[[ PROVIDED INFORMATION open ]]

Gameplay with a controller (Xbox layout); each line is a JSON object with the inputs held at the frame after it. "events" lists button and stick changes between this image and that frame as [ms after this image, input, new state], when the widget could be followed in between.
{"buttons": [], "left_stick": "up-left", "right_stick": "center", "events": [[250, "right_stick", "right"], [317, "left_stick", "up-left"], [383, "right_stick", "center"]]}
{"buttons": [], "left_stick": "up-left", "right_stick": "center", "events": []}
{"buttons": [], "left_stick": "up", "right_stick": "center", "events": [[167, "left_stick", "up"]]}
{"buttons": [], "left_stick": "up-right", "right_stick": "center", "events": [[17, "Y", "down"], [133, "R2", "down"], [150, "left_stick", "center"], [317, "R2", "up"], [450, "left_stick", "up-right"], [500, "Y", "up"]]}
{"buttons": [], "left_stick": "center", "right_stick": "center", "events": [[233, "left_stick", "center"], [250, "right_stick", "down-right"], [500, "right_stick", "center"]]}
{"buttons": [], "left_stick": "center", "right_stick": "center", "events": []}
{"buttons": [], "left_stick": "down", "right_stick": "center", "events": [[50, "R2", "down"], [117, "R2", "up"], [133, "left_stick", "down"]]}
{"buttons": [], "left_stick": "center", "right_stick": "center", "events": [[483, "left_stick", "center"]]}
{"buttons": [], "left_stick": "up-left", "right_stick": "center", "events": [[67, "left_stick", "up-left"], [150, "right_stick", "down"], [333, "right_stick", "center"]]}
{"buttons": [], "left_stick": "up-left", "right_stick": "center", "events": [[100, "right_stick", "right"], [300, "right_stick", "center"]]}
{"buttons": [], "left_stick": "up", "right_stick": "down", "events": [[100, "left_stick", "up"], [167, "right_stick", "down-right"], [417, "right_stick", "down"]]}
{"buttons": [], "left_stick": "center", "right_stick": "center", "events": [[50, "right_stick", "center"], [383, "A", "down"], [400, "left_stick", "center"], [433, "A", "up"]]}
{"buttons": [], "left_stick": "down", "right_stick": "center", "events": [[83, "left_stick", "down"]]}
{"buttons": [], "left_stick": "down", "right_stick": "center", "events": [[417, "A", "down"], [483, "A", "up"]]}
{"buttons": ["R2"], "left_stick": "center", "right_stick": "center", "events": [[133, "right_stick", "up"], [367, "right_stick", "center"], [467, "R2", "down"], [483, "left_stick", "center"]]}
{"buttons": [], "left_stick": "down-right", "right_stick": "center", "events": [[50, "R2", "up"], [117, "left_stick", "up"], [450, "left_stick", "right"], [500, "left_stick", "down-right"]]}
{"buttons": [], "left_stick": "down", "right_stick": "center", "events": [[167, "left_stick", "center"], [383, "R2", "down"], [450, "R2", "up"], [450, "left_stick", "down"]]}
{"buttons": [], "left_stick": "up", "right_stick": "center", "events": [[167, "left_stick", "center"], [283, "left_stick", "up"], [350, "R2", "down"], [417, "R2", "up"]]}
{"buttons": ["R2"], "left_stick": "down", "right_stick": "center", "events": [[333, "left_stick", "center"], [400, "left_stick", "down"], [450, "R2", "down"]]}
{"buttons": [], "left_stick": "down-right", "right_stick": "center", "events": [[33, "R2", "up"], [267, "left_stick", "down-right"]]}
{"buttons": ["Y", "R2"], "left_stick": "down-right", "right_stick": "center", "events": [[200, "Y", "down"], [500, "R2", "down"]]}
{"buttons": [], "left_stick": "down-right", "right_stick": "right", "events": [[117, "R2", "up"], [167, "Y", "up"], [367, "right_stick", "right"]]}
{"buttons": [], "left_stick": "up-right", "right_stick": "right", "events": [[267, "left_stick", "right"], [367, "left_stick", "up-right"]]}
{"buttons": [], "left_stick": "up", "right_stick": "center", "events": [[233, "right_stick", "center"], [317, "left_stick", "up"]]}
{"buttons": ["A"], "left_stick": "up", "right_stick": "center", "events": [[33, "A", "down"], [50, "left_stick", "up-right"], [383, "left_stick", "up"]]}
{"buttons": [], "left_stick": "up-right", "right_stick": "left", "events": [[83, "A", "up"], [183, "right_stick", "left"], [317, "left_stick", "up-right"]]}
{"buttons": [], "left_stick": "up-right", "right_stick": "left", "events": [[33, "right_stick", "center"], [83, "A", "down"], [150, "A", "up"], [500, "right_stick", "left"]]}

[[ PROVIDED INFORMATION closed ]]

EXERCISE DETAILS –
Could you retype the entire listing exactly?

RESULT OF THE EXERCISE –
Gameplay with a controller (Xbox layout); each line is a JSON object with the inputs held at the frame after it. "events" lists button and stick changes between this image and that frame as [ms after this image, input, new state], when the widget could be followed in between.
{"buttons": [], "left_stick": "up-left", "right_stick": "center", "events": [[250, "right_stick", "right"], [317, "left_stick", "up-left"], [383, "right_stick", "center"]]}
{"buttons": [], "left_stick": "up-left", "right_stick": "center", "events": []}
{"buttons": [], "left_stick": "up", "right_stick": "center", "events": [[167, "left_stick", "up"]]}
{"buttons": [], "left_stick": "up-right", "right_stick": "center", "events": [[17, "Y", "down"], [133, "R2", "down"], [150, "left_stick", "center"], [317, "R2", "up"], [450, "left_stick", "up-right"], [500, "Y", "up"]]}
{"buttons": [], "left_stick": "center", "right_stick": "center", "events": [[233, "left_stick", "center"], [250, "right_stick", "down-right"], [500, "right_stick", "center"]]}
{"buttons": [], "left_stick": "center", "right_stick": "center", "events": []}
{"buttons": [], "left_stick": "down", "right_stick": "center", "events": [[50, "R2", "down"], [117, "R2", "up"], [133, "left_stick", "down"]]}
{"buttons": [], "left_stick": "center", "right_stick": "center", "events": [[483, "left_stick", "center"]]}
{"buttons": [], "left_stick": "up-left", "right_stick": "center", "events": [[67, "left_stick", "up-left"], [150, "right_stick", "down"], [333, "right_stick", "center"]]}
{"buttons": [], "left_stick": "up-left", "right_stick": "center", "events": [[100, "right_stick", "right"], [300, "right_stick", "center"]]}
{"buttons": [], "left_stick": "up", "right_stick": "down", "events": [[100, "left_stick", "up"], [167, "right_stick", "down-right"], [417, "right_stick", "down"]]}
{"buttons": [], "left_stick": "center", "right_stick": "center", "events": [[50, "right_stick", "center"], [383, "A", "down"], [400, "left_stick", "center"], [433, "A", "up"]]}
{"buttons": [], "left_stick": "down", "right_stick": "center", "events": [[83, "left_stick", "down"]]}
{"buttons": [], "left_stick": "down", "right_stick": "center", "events": [[417, "A", "down"], [483, "A", "up"]]}
{"buttons": ["R2"], "left_stick": "center", "right_stick": "center", "events": [[133, "right_stick", "up"], [367, "right_stick", "center"], [467, "R2", "down"], [483, "left_stick", "center"]]}
{"buttons": [], "left_stick": "down-right", "right_stick": "center", "events": [[50, "R2", "up"], [117, "left_stick", "up"], [450, "left_stick", "right"], [500, "left_stick", "down-right"]]}
{"buttons": [], "left_stick": "down", "right_stick": "center", "events": [[167, "left_stick", "center"], [383, "R2", "down"], [450, "R2", "up"], [450, "left_stick", "down"]]}
{"buttons": [], "left_stick": "up", "right_stick": "center", "events": [[167, "left_stick", "center"], [283, "left_stick", "up"], [350, "R2", "down"], [417, "R2", "up"]]}
{"buttons": ["R2"], "left_stick": "down", "right_stick": "center", "events": [[333, "left_stick", "center"], [400, "left_stick", "down"], [450, "R2", "down"]]}
{"buttons": [], "left_stick": "down-right", "right_stick": "center", "events": [[33, "R2", "up"], [267, "left_stick", "down-right"]]}
{"buttons": ["Y", "R2"], "left_stick": "down-right", "right_stick": "center", "events": [[200, "Y", "down"], [500, "R2", "down"]]}
{"buttons": [], "left_stick": "down-right", "right_stick": "right", "events": [[117, "R2", "up"], [167, "Y", "up"], [367, "right_stick", "right"]]}
{"buttons": [], "left_stick": "up-right", "right_stick": "right", "events": [[267, "left_stick", "right"], [367, "left_stick", "up-right"]]}
{"buttons": [], "left_stick": "up", "right_stick": "center", "events": [[233, "right_stick", "center"], [317, "left_stick", "up"]]}
{"buttons": ["A"], "left_stick": "up", "right_stick": "center", "events": [[33, "A", "down"], [50, "left_stick", "up-right"], [383, "left_stick", "up"]]}
{"buttons": [], "left_stick": "up-right", "right_stick": "left", "events": [[83, "A", "up"], [183, "right_stick", "left"], [317, "left_stick", "up-right"]]}
{"buttons": [], "left_stick": "up-right", "right_stick": "left", "events": [[33, "right_stick", "center"], [83, "A", "down"], [150, "A", "up"], [500, "right_stick", "left"]]}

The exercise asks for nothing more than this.